[[ Document text open ]]
Easyjet, Ryanair and Wizz Air: Have carriers reached the summit of a record rebound?

By Guy Taylor

As expected, Easyjet posted a bullish trading update this morning, treating shareholders by reinstating its dividend thanks to posting record profits in the fourth quarter – but the airline’s share price dropped on the news and some analysts questioned whether this trend can continue.

Easyjet swung to profit in its trading update this morning, netting £450m in the 12 months to September, up from a loss of £178m the prior year.

The update was accompanied by a massive order for 157 Airbus aircraft as the budget carrier looks to capitalise on resurgent demand for travel.

The announcement will likely keep Easyjet’s share price, which is already up over 50 per cent this year, raised for some time to come.

Yet shares in Easyjet had fallen five per cent by mid afternoon after the update as investors fretted over lower-than-expected profit guidance and the impact of slower demand through the winter months.

“If you look at the history of airlines, profits are very cyclical and booms tend to be followed in quick succession by busts,” Russ Mould, investment director at AJ Bell, told City A.M.

The industry is certainly booming right now, as pent-up demand collides with the end of Covid-era restrictions in capacity.

Easyjet’s magnificent rally has been reflected across the industry, with rivals Wizz Air and Ryanair both up 36 and 47 per cent respectively.

However a number of challenges threaten to derail the jump, and analysts are already speculating that aviation may have reached the summit of what has been a record breaking year.
[[ Document text closed ]]
- Aim of the task -
Copy out the article on Easyjet, Ryanair and Wizz Air in full, word for word.
[[ Provided material open ]]
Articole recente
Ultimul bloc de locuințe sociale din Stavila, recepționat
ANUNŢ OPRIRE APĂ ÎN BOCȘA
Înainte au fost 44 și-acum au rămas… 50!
[[ Provided material closed ]]
- Answer to this problem -
Easyjet, Ryanair and Wizz Air: Have carriers reached the summit of a record rebound?

By Guy Taylor

As expected, Easyjet posted a bullish trading update this morning, treating shareholders by reinstating its dividend thanks to posting record profits in the fourth quarter – but the airline’s share price dropped on the news and some analysts questioned whether this trend can continue.

Easyjet swung to profit in its trading update this morning, netting £450m in the 12 months to September, up from a loss of £178m the prior year.

The update was accompanied by a massive order for 157 Airbus aircraft as the budget carrier looks to capitalise on resurgent demand for travel.

The announcement will likely keep Easyjet’s share price, which is already up over 50 per cent this year, raised for some time to come.

Yet shares in Easyjet had fallen five per cent by mid afternoon after the update as investors fretted over lower-than-expected profit guidance and the impact of slower demand through the winter months.

“If you look at the history of airlines, profits are very cyclical and booms tend to be followed in quick succession by busts,” Russ Mould, investment director at AJ Bell, told City A.M.

The industry is certainly booming right now, as pent-up demand collides with the end of Covid-era restrictions in capacity.

Easyjet’s magnificent rally has been reflected across the industry, with rivals Wizz Air and Ryanair both up 36 and 47 per cent respectively.

However a number of challenges threaten to derail the jump, and analysts are already speculating that aviation may have reached the summit of what has been a record breaking year.